Cara Dublin joined Pacific Legal Foundation in 2018. Since she’s a sixth generation native Texan, her love of liberty is deep and inborn. This love, while inherent to all Texans, is not as unique as we might like to think, since Texas has always modeled her pursuit of liberty after the American pattern—or at least ever since one William Barret Travis appealed to “all Americans in the world” from within the walls of a little garrison called the Alamo.
Like all good Texans, Cara specializes in storytelling, and it is her joy to help tell the true stories of American liberty protected and redeemed by the efforts of PLF and our friends, supporters, and allies.
Prior to joining PLF, Cara spent three years at the Texas Public Policy Foundation, writing foundation grants and a large swathe of other development communications. She completed the Claremont Institute’s Publius Fellowship in 2017, participating in forty intensive seminars and symposia on political philosophy and the moral principles of the American constitutional order. Before that, she obtained her M.A. in English—specifically, Victorian studies—as a Fulbright US-UK Postgraduate Scholar at the University of Leicester, which is situated in one of the most culturally diverse cities in the UK. Yes; she likes tea.

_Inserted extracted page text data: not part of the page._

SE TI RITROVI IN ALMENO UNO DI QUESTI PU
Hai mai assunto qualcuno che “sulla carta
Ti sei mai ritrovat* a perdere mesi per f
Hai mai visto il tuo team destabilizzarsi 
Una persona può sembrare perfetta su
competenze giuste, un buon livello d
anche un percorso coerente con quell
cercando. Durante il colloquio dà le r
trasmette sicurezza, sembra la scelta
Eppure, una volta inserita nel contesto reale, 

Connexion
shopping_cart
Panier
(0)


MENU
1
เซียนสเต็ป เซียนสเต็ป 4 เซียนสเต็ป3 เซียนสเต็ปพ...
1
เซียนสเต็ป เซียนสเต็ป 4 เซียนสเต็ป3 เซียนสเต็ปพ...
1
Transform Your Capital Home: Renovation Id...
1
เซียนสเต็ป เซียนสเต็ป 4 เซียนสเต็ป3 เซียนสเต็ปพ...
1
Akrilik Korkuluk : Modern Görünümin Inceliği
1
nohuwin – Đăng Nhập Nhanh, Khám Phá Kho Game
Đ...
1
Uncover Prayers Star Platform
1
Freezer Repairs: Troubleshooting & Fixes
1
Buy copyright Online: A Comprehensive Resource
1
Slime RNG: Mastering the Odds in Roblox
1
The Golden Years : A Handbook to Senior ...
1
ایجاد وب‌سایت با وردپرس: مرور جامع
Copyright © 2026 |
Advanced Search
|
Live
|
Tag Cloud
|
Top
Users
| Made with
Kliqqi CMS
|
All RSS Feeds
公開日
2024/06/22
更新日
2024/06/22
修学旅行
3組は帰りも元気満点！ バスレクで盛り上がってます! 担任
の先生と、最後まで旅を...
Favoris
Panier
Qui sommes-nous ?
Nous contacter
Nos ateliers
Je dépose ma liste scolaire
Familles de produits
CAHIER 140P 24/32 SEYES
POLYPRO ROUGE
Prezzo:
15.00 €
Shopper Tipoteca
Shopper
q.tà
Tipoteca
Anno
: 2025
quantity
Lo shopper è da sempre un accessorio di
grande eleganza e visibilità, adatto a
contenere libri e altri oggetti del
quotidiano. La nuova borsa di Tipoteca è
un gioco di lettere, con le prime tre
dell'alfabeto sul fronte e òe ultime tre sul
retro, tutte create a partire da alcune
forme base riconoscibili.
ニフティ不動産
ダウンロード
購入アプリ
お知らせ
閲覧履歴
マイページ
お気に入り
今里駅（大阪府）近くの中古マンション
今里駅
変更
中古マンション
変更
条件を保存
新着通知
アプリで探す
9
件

Outside of work, Cara writes for fun—some of her favorite work to date appears in The Federalist. Besides writing, Cara likes vintage décor, impractical shoes, and graceful, dangerous hobbies like English horseback riding and circus aerial arts. She’ll take any excuse for social dance, but she’s booked on Wednesdays: those are for rehearsal with Redeemer Presbyterian Church, where she’s sung in the choir for more than a decade.